PROBLEM TO WORK ON — For this exercise, print the listing below exactly, without its pictures.

··········

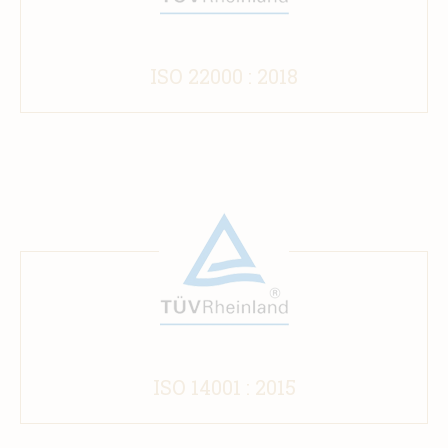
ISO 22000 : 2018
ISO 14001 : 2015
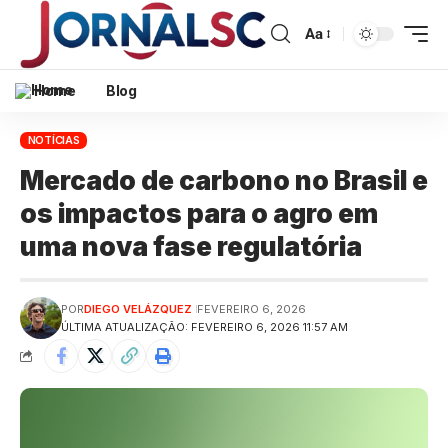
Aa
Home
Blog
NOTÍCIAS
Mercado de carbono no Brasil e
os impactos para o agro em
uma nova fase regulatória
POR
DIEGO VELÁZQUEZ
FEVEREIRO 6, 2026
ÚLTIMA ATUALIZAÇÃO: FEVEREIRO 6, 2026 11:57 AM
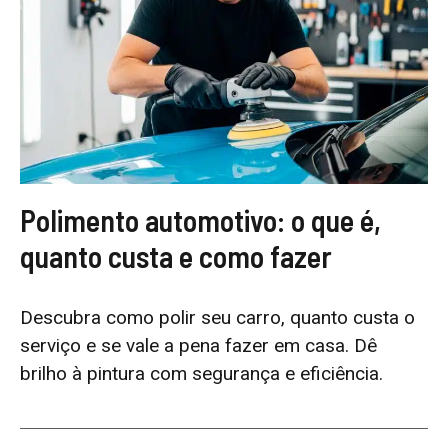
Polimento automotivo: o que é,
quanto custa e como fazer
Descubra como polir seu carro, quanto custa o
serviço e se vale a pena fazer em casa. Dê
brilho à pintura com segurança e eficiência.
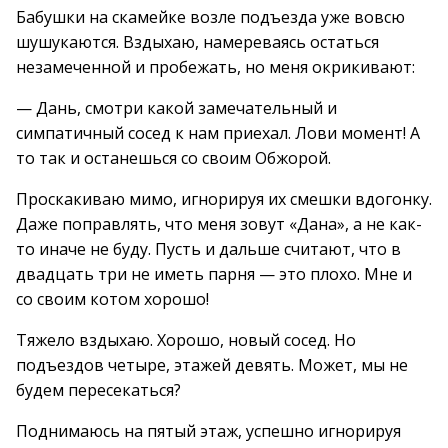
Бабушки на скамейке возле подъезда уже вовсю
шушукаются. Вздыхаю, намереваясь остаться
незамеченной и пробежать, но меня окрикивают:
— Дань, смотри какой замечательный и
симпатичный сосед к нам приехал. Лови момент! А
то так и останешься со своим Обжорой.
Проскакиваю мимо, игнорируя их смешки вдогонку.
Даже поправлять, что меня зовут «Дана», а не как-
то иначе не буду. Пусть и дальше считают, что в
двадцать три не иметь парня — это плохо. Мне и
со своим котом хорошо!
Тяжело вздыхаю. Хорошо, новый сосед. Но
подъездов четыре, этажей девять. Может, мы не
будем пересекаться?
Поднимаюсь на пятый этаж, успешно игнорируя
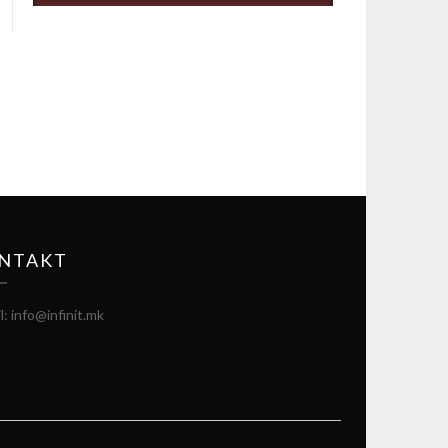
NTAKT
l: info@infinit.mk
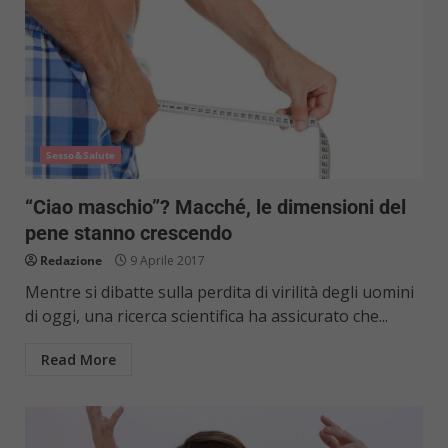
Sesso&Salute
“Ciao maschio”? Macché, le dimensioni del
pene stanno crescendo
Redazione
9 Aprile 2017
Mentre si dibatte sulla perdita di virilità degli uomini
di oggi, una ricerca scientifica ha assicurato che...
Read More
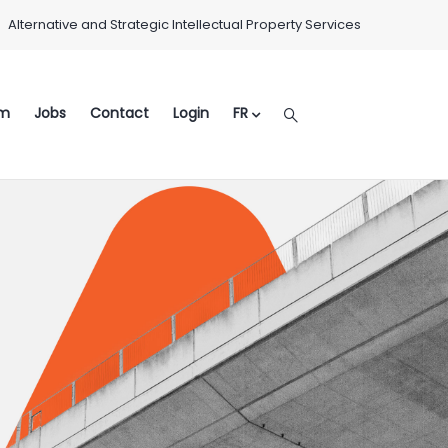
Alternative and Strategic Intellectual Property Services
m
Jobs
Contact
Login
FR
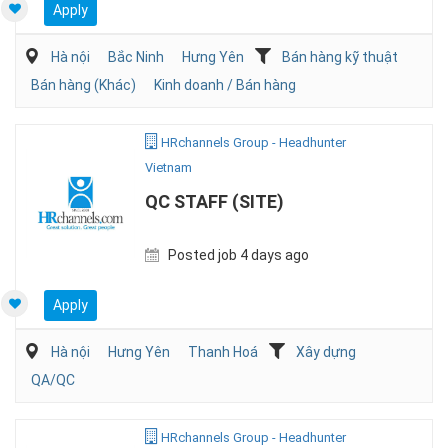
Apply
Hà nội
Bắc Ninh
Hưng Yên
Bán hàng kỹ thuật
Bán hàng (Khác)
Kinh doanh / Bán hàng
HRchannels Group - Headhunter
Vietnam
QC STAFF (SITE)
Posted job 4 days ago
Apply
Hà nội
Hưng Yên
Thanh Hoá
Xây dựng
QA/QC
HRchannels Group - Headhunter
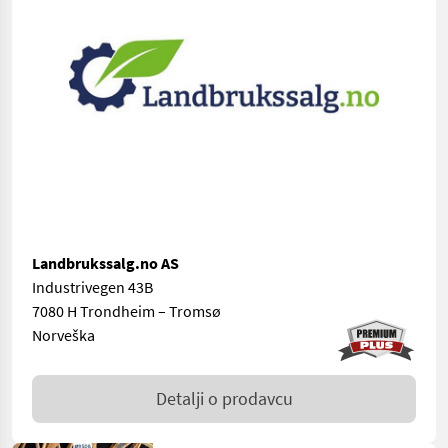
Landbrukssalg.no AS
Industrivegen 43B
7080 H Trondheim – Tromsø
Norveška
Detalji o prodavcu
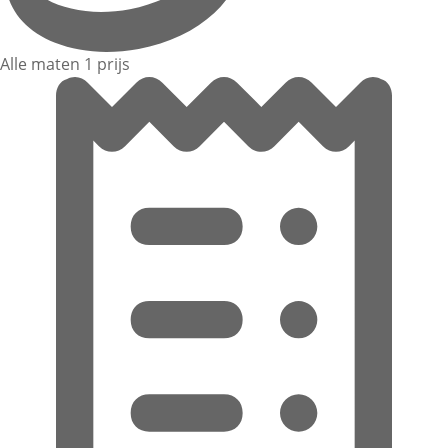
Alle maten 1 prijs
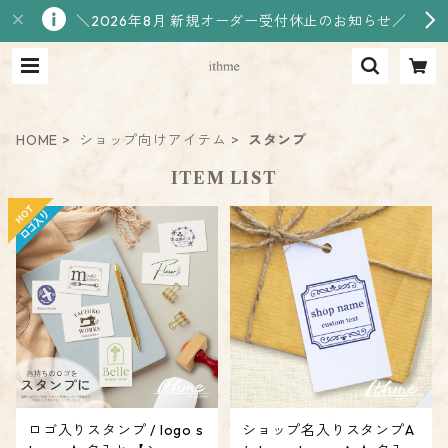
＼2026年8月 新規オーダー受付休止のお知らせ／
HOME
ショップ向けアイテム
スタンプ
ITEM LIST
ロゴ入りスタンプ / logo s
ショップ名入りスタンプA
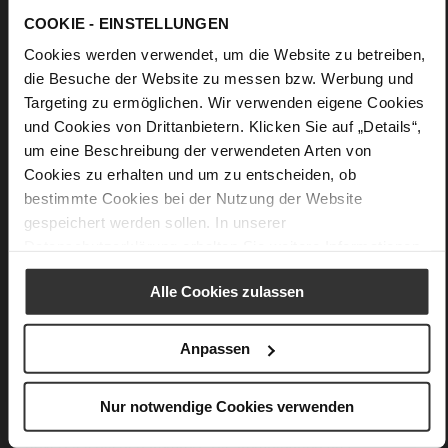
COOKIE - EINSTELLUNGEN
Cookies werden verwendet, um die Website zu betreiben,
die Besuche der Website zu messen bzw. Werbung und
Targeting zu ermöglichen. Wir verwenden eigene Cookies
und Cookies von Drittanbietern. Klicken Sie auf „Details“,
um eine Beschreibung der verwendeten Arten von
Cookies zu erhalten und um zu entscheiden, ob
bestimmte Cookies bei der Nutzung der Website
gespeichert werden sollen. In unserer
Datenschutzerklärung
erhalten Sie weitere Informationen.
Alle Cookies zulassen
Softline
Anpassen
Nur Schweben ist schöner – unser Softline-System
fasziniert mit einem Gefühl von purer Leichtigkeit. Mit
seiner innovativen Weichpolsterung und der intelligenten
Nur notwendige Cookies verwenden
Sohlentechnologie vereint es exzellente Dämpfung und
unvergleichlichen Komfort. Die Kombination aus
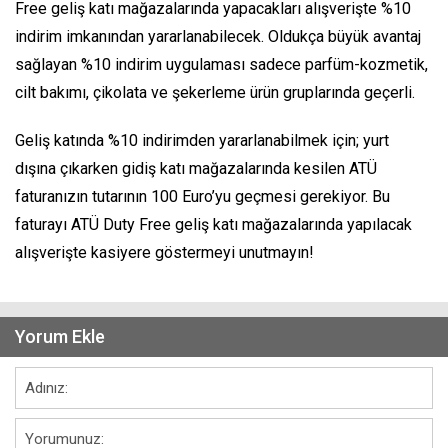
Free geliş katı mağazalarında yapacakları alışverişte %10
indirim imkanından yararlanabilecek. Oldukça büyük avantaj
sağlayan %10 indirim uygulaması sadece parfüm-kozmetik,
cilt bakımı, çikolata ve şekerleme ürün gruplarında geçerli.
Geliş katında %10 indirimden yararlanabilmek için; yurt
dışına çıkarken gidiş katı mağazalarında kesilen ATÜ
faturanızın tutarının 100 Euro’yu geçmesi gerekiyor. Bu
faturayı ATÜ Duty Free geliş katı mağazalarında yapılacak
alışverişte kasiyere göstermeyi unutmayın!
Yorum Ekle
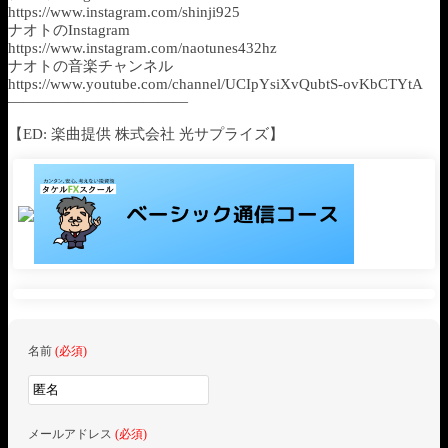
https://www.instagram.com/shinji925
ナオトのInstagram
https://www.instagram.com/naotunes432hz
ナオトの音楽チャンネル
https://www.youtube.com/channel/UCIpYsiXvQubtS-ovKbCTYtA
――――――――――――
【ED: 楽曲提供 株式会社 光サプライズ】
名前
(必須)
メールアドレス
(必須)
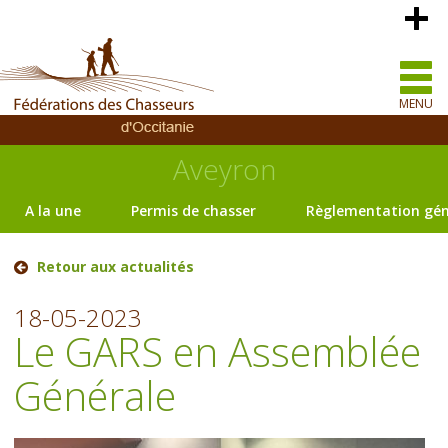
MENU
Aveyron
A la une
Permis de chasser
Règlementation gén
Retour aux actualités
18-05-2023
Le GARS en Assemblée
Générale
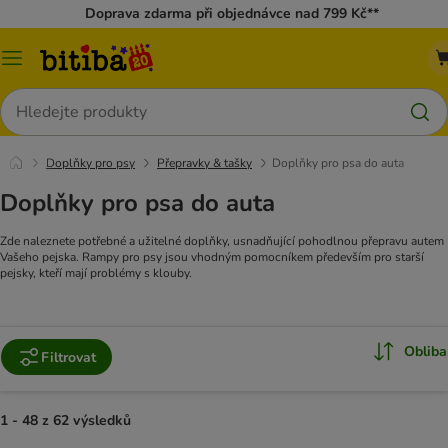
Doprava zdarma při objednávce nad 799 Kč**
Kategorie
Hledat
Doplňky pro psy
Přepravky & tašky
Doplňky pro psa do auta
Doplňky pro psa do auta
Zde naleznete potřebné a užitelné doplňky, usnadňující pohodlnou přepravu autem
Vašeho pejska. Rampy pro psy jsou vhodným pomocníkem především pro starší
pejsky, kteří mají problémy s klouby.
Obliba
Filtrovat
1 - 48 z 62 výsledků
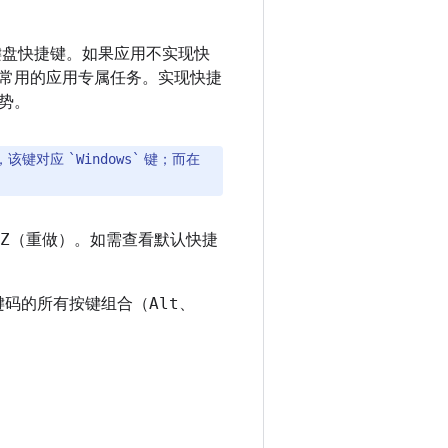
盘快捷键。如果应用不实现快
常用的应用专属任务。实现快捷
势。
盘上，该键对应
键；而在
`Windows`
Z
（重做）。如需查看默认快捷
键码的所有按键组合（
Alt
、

··········

REPLY TO THE EXERCISE —
ISO 22000 : 2018
ISO 14001 : 2015
Aa
Home
Blog
NOTÍCIAS
Mercado de carbono no Brasil e
os impactos para o agro em
uma nova fase regulatória
POR
DIEGO VELÁZQUEZ
FEVEREIRO 6, 2026
ÚLTIMA ATUALIZAÇÃO: FEVEREIRO 6, 2026 11:57 AM
Polimento automotivo: o que é,
quanto custa e como fazer
Descubra como polir seu carro, quanto custa o
serviço e se vale a pena fazer em casa. Dê
brilho à pintura com segurança e eficiência.
Бабушки на скамейке возле подъезда уже вовсю
шушукаются. Вздыхаю, намереваясь остаться
незамеченной и пробежать, но меня окрикивают:
— Дань, смотри какой замечательный и
симпатичный сосед к нам приехал. Лови момент! А
то так и останешься со своим Обжорой.
Проскакиваю мимо, игнорируя их смешки вдогонку.
Даже поправлять, что меня зовут «Дана», а не как-
то иначе не буду. Пусть и дальше считают, что в
двадцать три не иметь парня — это плохо. Мне и
со своим котом хорошо!
Тяжело вздыхаю. Хорошо, новый сосед. Но
подъездов четыре, этажей девять. Может, мы не
будем пересекаться?
Поднимаюсь на пятый этаж, успешно игнорируя
NTAKT
l: info@infinit.mk
Sesso&Salute
“Ciao maschio”? Macché, le dimensioni del
pene stanno crescendo
Redazione
9 Aprile 2017
Mentre si dibatte sulla perdita di virilità degli uomini
di oggi, una ricerca scientifica ha assicurato che...
Read More
Alternative and Strategic Intellectual Property Services
m
Jobs
Contact
Login
FR
Apply
Hà nội
Bắc Ninh
Hưng Yên
Bán hàng kỹ thuật
Bán hàng (Khác)
Kinh doanh / Bán hàng
HRchannels Group - Headhunter
Vietnam
QC STAFF (SITE)
Posted job 4 days ago
Apply
Hà nội
Hưng Yên
Thanh Hoá
Xây dựng
QA/QC
HRchannels Group - Headhunter
Landbrukssalg.no AS
Industrivegen 43B
7080 H Trondheim – Tromsø
Norveška
Detalji o prodavcu
Alle maten 1 prijs
＼2026年8月 新規オーダー受付休止のお知らせ／
HOME
ショップ向けアイテム
スタンプ
ITEM LIST
ロゴ入りスタンプ / logo s
ショップ名入りスタンプA
COOKIE - EINSTELLUNGEN
Cookies werden verwendet, um die Website zu betreiben,
die Besuche der Website zu messen bzw. Werbung und
Targeting zu ermöglichen. Wir verwenden eigene Cookies
und Cookies von Drittanbietern. Klicken Sie auf „Details“,
um eine Beschreibung der verwendeten Arten von
Cookies zu erhalten und um zu entscheiden, ob
bestimmte Cookies bei der Nutzung der Website
gespeichert werden sollen. In unserer
Datenschutzerklärung
erhalten Sie weitere Informationen.
Alle Cookies zulassen
Softline
Anpassen
Nur Schweben ist schöner – unser Softline-System
fasziniert mit einem Gefühl von purer Leichtigkeit. Mit
seiner innovativen Weichpolsterung und der intelligenten
Nur notwendige Cookies verwenden
Sohlentechnologie vereint es exzellente Dämpfung und
unvergleichlichen Komfort. Die Kombination aus
Free geliş katı mağazalarında yapacakları alışverişte %10
indirim imkanından yararlanabilecek. Oldukça büyük avantaj
sağlayan %10 indirim uygulaması sadece parfüm-kozmetik,
cilt bakımı, çikolata ve şekerleme ürün gruplarında geçerli.
Geliş katında %10 indirimden yararlanabilmek için; yurt
dışına çıkarken gidiş katı mağazalarında kesilen ATÜ
faturanızın tutarının 100 Euro’yu geçmesi gerekiyor. Bu
faturayı ATÜ Duty Free geliş katı mağazalarında yapılacak
alışverişte kasiyere göstermeyi unutmayın!
Yorum Ekle
https://www.instagram.com/shinji925
ナオトのInstagram
https://www.instagram.com/naotunes432hz
ナオトの音楽チャンネル
https://www.youtube.com/channel/UCIpYsiXvQubtS-ovKbCTYtA
――――――――――――
【ED: 楽曲提供 株式会社 光サプライズ】
名前
(必須)
メールアドレス
(必須)
MENU
Aveyron
A la une
Permis de chasser
Règlementation gén
Retour aux actualités
18-05-2023
Le GARS en Assemblée
Générale
Doprava zdarma při objednávce nad 799 Kč**
Kategorie
Hledat
Doplňky pro psy
Přepravky & tašky
Doplňky pro psa do auta
Doplňky pro psa do auta
Zde naleznete potřebné a užitelné doplňky, usnadňující pohodlnou přepravu autem
Vašeho pejska. Rampy pro psy jsou vhodným pomocníkem především pro starší
pejsky, kteří mají problémy s klouby.
Obliba
Filtrovat
1 - 48 z 62 výsledků
盘快捷键。如果应用不实现快
常用的应用专属任务。实现快捷
势。
盘上，该键对应
键；而在
`Windows`
Z
（重做）。如需查看默认快捷
键码的所有按键组合（
Alt
、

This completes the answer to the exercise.